Long-term indicators: scale, sustainability metrics, and capital return
VBL’s multi-year performance trends provide context for the quarter. From CY2020 to CY2025, revenue grew from Rs 65 billion to Rs 217 billion, implying a CAGR of 27.4 percent. EBITDA grew from Rs 12 billion to Rs 50 billion, a CAGR of 33.3 percent, while EBITDA margins improved from 18.6 percent to 23.3 percent. PAT grew from Rs 4 billion to Rs 31 billion, a CAGR of 53.7 percent. Net worth rose from Rs 36 billion to Rs 197 billion over the same period, and net debt to equity is shown at 0.0 in CY2024 and CY2025.
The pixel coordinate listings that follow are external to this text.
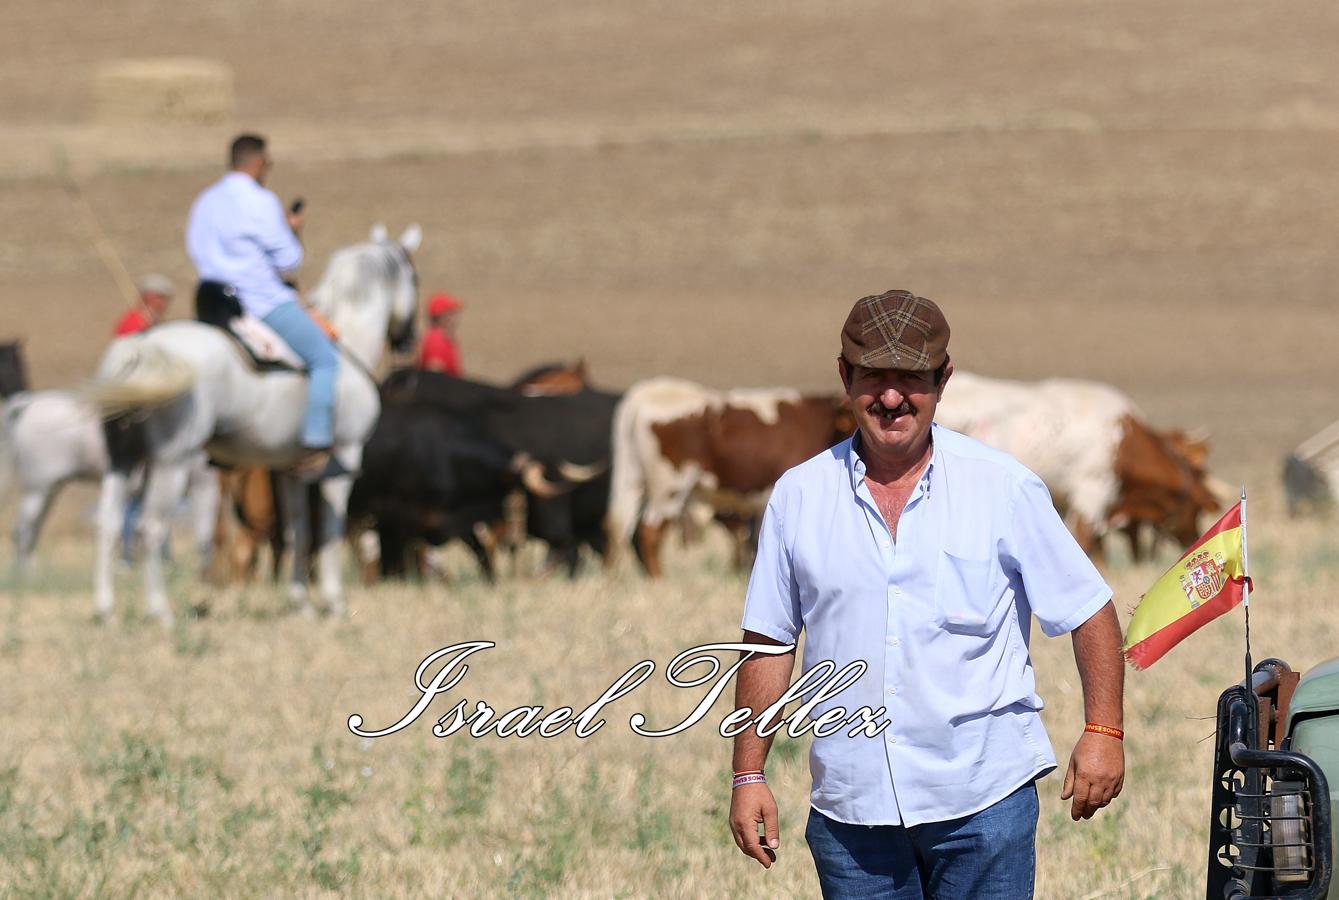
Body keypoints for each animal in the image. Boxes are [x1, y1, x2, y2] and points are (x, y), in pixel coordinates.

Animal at [87, 220, 417, 621]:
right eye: (414, 277)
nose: (407, 340)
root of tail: (141, 348)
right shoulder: (344, 459)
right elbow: (330, 531)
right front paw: (334, 602)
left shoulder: (292, 470)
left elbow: (298, 532)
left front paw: (301, 603)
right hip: (172, 461)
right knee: (150, 529)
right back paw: (161, 611)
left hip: (122, 458)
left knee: (108, 524)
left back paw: (106, 609)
The sustainability section also offers measurable operating signals rather than broad statements. The company reported a CDP water rating of A minus and described itself as being water positive, with 300 plus water bodies maintained and a statement of using only half of recharged water for manufacturing. Water usage ratio improved, with water consumed per liter of beverage produced decreasing to 1.50 in 2025 from 1.89 in 2021. The company’s target is 1.40 by 2030.
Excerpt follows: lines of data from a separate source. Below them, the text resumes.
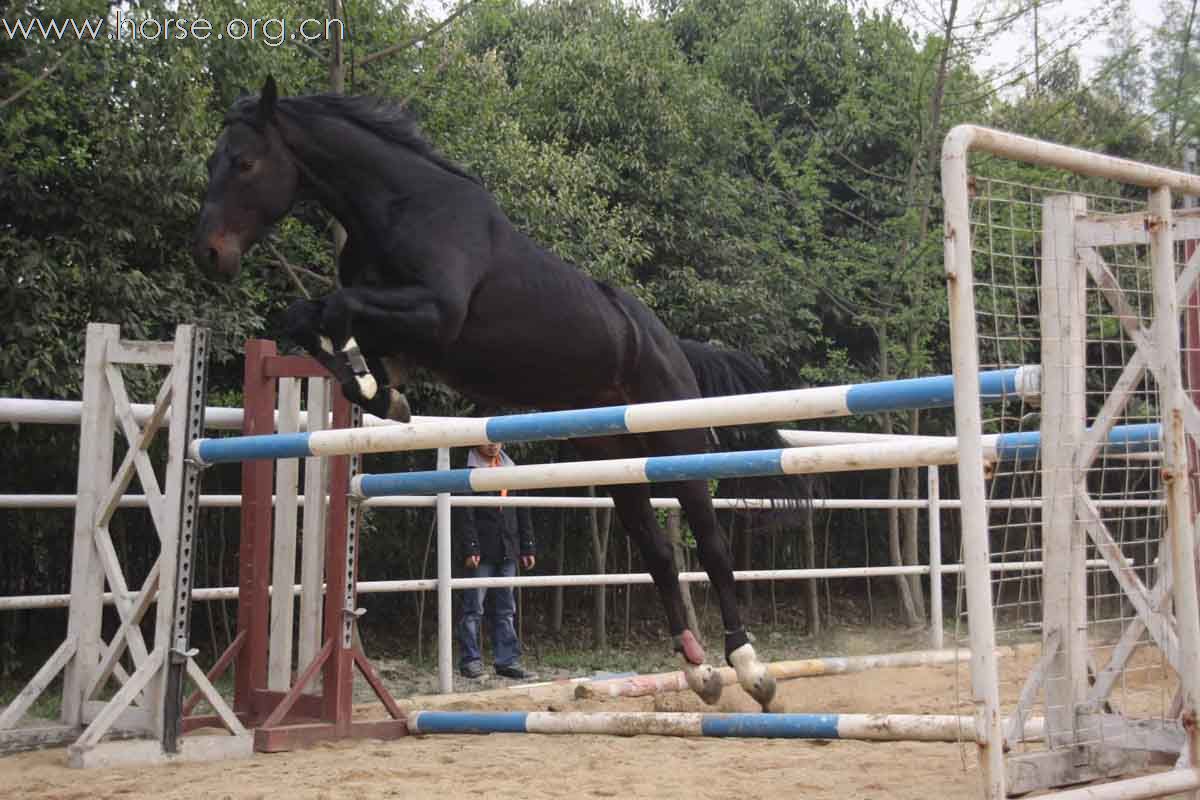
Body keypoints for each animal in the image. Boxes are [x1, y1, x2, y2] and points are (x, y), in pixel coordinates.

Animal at [190, 76, 782, 705]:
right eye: (212, 162)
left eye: (245, 162)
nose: (209, 253)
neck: (396, 206)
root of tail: (671, 343)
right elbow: (309, 317)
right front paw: (377, 390)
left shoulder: (436, 313)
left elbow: (336, 308)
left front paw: (373, 385)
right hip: (613, 454)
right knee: (658, 550)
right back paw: (698, 669)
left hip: (675, 440)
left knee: (712, 544)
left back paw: (749, 668)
On energy and circularity, VBL reported a CDP climate rating of A minus and a CDP supplier engagement assessment rating of A. Renewable energy mix reached 21 percent in 2025, up from 7 percent in 2021, with a target of 30 percent by 2030. Plastic waste recycle percentage reached 100 percent in 2025. It also noted that Pepsi Zero Sugar and Sting energy come in rPET packaging, and it used about 22,000 MT in 2025, with a target of 50 percent rPET mix in packaging by 2030.
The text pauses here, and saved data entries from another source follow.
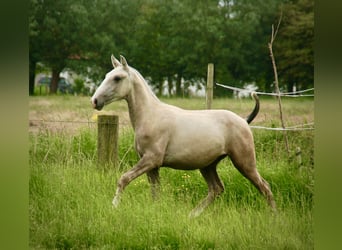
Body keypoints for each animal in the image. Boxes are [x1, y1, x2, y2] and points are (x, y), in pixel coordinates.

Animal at [90, 54, 276, 217]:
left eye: (117, 78)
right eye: (107, 75)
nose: (95, 101)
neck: (151, 116)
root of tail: (244, 121)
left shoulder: (151, 160)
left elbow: (124, 179)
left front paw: (113, 206)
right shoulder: (152, 166)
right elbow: (155, 192)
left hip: (244, 162)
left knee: (264, 187)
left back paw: (273, 216)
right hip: (208, 166)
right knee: (216, 189)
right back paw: (192, 215)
These details matter for a bottler because energy and water intensity affect long-run cost competitiveness and regulatory risk. They also help explain management’s emphasis on disciplined execution. In a business where margins can be sensitive to input inflation, operational efficiency is not a slogan. It is a durable edge.
The dividend decision provides another clue about confidence and balance sheet posture. The company paid a final dividend of Rs 0.50 per share for the year ended 31 December 2025 after shareholder approval on 01 April 2026. In Q1 CY2026, it approved an interim dividend of Rs 0.50 per share, with a total cash outflow of about Rs 1,691 million. This signals that management believes it can fund growth, integrate acquisitions, and still return cash.
Takeaways for investors
Q1 CY2026 reads as a quarter where VBL stayed close to its core strengths. Volumes expanded at a healthy pace, revenue grew slightly faster than volumes, and margins improved despite an inflationary raw material environment. India delivered scale and operating leverage, even while realizations per case softened due to volume initiatives. International territories grew faster and benefited from currency-linked realization support, while the South Africa acquisition begins a new integration phase.
The key theme is disciplined execution with expansion. Recent capacity additions are now part of the cost base, which explains higher depreciation, but management indicates these plants are stabilizing and should lift efficiencies. The Twizza acquisition adds strategic heft in Africa’s largest soft drinks market and is positioned as a platform move rather than a one-off.
If demand remains supportive, the model is set up for continued compounding: higher throughput across a scaled manufacturing and distribution network, a portfolio that is adapting toward low sugar and no sugar preferences, and a capital allocation approach that mixes growth investments with dividends. The near-term questions are about integration benefits in South Africa and how India realizations evolve as volume initiatives mature. But the quarter strengthens investor confidence that the operating engine is still running well.